→ What this exercise asks
1) Extract the rows that follow the passage on the wavefolder, reproducing each line verbatim but leaving out the pictures.
2) Write what comes next in the passage on the wavefolder, picking up after its final sentence.

Finally, we examine the time-varying behavior of the proposed structure by considering the case of a 150-Hz input sinewave with variable gain G L and dc offset. Figure 21 shows the spectrogram that results from varying G L from 0 to 15. As expected, the system introduces complex harmonic patterns similar to those shown in Figure 18a. Likewise, Figure 18b demonstrates the effect of varying G L from 0 to 10 while simultaneously increasing the level of dc offset from 0 to 5 V. This response is comparable to that of the Serge middle VCM (see Figure 18b).
A real-time demo of the proposed Lockhart wavefolder topology implemented using Max/MSP and Gen is available at http://research.spa.aalto.fi/publications/papers/smc17-wavefolder.

→ Provided material
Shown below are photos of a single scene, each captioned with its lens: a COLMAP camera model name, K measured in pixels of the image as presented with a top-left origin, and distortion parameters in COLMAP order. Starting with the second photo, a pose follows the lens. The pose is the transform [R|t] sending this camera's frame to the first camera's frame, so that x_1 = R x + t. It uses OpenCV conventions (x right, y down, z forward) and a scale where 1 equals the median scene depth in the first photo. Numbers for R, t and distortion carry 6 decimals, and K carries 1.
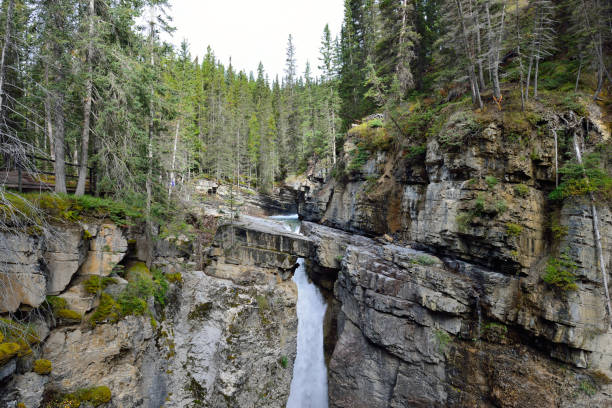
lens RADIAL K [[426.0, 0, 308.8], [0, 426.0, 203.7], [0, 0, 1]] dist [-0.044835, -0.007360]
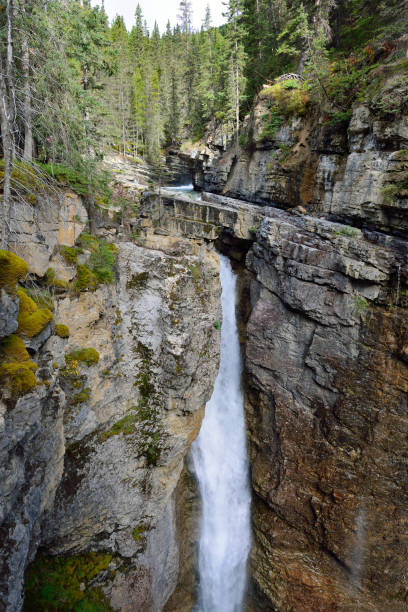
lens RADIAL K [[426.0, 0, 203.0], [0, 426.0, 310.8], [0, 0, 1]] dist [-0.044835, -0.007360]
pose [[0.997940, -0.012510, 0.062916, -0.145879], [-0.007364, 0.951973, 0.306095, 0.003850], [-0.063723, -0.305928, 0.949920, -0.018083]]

→ Answers to the exercises
1)
Shown below are photos of a single scene, each captioned with its lens: a COLMAP camera model name, K measured in pixels of the image as presented with a top-left origin, and distortion parameters in COLMAP order. Starting with the second photo, a pose follows the lens. The pose is the transform [R|t] sending this camera's frame to the first camera's frame, so that x_1 = R x + t. It uses OpenCV conventions (x right, y down, z forward) and a scale where 1 equals the median scene depth in the first photo. Numbers for R, t and distortion carry 6 decimals, and K carries 1.
lens RADIAL K [[426.0, 0, 308.8], [0, 426.0, 203.7], [0, 0, 1]] dist [-0.044835, -0.007360]
lens RADIAL K [[426.0, 0, 203.0], [0, 426.0, 310.8], [0, 0, 1]] dist [-0.044835, -0.007360]
pose [[0.997940, -0.012510, 0.062916, -0.145879], [-0.007364, 0.951973, 0.306095, 0.003850], [-0.063723, -0.305928, 0.949920, -0.018083]]

2)
7. Conclusions

In this work, we have explored the behavior of two West Coast synthesizer circuits: the Lockhart and Serge wavefolders. By means of circuit analysis, we have derived closed-form expressions for the characteristic transfer functions of both systems. These transfer functions were validated against SPICE simulations implemented using LTspice. The results obtained indicate a good match between the proposed models and their corresponding SPICE simulations. In addition to this, we observed that the behavior of both circuits is very similar, despite the fact that their designs are fundamentally different.
The issue of aliasing caused by wavefolding in the digital domain was treated by incorporating the first-order antiderivative method. Within the context of the Lockhart wavefolder, it was shown that the proposed antialiased model is perceptually free from the effects of aliasing distortion when implemented at a sampling rate of F s = 88.2 kHz. A thorough evaluation of the proposed Lockhart model indicates that this configuration yields a signal quality equivalent to that of oversampling by a factor of eight (i.e., F s = 352 . 8 kHz) at nearly a fourth of the computational expenses. For the case of the Serge wavefolder, the use of the antiderivative method produces an increase in signal quality equivalent to that of oversampling by a factor of two (i.e., F s = 88.2 kHz).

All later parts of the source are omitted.